Windows RT 8.1 update pulled after it gives tablets the blue screen of death

Windows RT 8.1 update pulled after it BSODs Surface tablets

Surface tabletIf you like to stand out from the crowd then you may have taken the decision to set yourself apart from the legions of Android users and iOS fans when it came to choosing a tablet.

Over the weekend those of you using a Windows RT device were probably looking forward to the thought of the impending update to version 8.1 of the operating system. That is, right up until the time you actually installed it.

Alas, with the majority of aspiring Windows RT 8.1 users being in possession of a Surface tablet, the update proved to be a major fail on Microsoft’s part.

Soon after the 8.1 update was released, it was subsequently pulled from the Windows store with the company saying:

Microsoft is investigating a situation affecting a limited number of users updating their Windows RT devices to Windows RT 8.1. As a result, we have temporarily removed the Windows RT 8.1 update from the Windows Store. We are working to resolve the situation as quickly as possible and apologize for any inconvenience. We will provide updates as they become available.

Whilst the company did not expand upon what it meant by a “situation” it is widely believed that the issue appears to be centered around the update corrupting certain boot data which in turn leads to the device crashing as it starts up.

Users who have encountered this problem were faced with a blue screen of death (BSOD) that displayed the following message:

Your PC needs to be repaired
The Boot Configuration Data file is missing some required information
File: \BCD
Error code: 0xc000000d

You'll need to use the recovery tools on your installation media. If you don't have any installation media (like a disc or USB device), contact your system administrator or PC manufacturer.

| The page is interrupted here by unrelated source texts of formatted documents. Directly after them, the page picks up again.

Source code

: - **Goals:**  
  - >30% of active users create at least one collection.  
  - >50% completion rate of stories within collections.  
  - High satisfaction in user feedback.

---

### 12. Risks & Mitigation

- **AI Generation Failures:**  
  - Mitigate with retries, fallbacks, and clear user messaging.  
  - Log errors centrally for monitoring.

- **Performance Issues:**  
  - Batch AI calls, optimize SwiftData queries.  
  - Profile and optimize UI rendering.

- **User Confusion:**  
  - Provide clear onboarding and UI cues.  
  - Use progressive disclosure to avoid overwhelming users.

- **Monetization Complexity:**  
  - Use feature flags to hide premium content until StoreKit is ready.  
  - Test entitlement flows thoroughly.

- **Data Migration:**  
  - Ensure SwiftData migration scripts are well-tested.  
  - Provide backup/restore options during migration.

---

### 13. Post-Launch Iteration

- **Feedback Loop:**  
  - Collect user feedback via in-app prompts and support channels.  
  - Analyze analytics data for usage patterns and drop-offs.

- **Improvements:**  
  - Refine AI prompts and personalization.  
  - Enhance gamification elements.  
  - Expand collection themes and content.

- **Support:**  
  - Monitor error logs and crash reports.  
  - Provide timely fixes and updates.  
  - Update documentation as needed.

If you reach out to the Microsoft support team then it is likely that you will be advised to put an image of Windows RT onto a USB flash drive and then use it as a recovery disc.

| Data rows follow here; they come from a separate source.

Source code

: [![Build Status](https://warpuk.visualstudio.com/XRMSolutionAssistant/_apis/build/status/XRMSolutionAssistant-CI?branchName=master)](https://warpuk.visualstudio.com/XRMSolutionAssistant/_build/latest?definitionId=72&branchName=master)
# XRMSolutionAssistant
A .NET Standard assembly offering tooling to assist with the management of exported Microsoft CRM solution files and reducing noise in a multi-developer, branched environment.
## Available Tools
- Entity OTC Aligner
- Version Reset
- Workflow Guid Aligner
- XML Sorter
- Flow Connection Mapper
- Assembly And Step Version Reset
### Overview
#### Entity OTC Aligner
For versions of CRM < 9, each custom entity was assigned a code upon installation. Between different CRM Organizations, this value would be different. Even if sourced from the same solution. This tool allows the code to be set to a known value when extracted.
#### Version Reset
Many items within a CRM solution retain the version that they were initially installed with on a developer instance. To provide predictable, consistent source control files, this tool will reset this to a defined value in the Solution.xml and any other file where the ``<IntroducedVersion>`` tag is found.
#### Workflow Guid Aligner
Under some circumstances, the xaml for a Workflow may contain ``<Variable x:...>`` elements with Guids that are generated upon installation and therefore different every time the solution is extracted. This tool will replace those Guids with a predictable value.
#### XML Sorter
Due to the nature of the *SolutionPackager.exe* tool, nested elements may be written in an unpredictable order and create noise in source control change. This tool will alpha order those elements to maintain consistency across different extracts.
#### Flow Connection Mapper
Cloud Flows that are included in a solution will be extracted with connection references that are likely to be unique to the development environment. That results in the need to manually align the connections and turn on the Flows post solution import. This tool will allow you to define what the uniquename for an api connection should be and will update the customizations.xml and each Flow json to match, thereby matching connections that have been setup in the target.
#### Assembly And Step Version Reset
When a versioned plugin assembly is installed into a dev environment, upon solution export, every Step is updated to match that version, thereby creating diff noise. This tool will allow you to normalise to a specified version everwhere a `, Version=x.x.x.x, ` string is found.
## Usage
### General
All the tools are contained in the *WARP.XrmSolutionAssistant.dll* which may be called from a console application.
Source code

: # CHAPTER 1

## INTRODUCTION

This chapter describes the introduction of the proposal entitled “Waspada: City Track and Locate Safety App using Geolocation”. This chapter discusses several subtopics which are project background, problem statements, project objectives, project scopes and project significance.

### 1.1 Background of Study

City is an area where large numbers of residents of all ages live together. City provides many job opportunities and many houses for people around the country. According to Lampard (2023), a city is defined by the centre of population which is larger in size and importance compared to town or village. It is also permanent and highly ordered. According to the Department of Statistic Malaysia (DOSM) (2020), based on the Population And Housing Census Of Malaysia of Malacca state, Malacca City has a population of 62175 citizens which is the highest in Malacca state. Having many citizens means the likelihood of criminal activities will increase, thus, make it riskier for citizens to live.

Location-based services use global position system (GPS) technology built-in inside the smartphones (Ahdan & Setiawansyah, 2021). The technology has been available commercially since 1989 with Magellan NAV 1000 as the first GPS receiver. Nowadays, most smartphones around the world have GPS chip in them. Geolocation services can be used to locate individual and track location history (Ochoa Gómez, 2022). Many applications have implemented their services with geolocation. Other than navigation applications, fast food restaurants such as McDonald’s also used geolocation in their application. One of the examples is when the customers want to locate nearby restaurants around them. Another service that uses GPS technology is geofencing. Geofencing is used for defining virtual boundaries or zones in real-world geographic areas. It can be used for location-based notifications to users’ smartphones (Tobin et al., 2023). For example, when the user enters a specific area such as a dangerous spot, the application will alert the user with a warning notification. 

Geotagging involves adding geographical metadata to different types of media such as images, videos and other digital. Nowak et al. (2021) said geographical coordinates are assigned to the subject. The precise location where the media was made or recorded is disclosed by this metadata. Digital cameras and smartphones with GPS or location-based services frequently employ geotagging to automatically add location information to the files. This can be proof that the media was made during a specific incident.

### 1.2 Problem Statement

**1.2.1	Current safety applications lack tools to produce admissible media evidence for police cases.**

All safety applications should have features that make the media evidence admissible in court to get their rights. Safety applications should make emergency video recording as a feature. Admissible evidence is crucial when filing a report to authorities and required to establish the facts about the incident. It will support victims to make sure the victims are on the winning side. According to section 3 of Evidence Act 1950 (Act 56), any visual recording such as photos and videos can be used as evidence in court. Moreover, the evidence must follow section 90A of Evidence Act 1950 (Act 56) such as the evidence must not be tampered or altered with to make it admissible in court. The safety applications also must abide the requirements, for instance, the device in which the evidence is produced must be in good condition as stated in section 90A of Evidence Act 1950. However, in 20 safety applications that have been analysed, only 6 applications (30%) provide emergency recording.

This can be achieved by either using another RT device (but not a x86 PC) to create the recovery disc or by using an ISO supplied by Microsoft. (Hopefully you’ll have more success than Mashable’s Editor-in-Chief Lance Ulanoff who was unable to actually download said ISO.)

If that solution sounds complicated then there may be an easier alternative thanks to a detailed 11 point guide from kickthatcomputer that just about everyone will be able to follow. This method circumvents the need for a RT recovery disc and merely requires a USB recovery device prepped on any machine using Windows XP or above.

If neither of those solutions get you back up and running with Windows RT, and your device remains “bricked”, then you may have to wait for an official update or how-to guide from Microsoft.

With Windows RT making up a minuscule part of the overall Windows 8 user base, Microsoft will be extremely relieved that this issue only affects ARM-based devices – there are no reports of non-RT users of laptops, netbooks and desktops experiencing blue screens so they should remain confident in updating to Windows 8.1 straight away.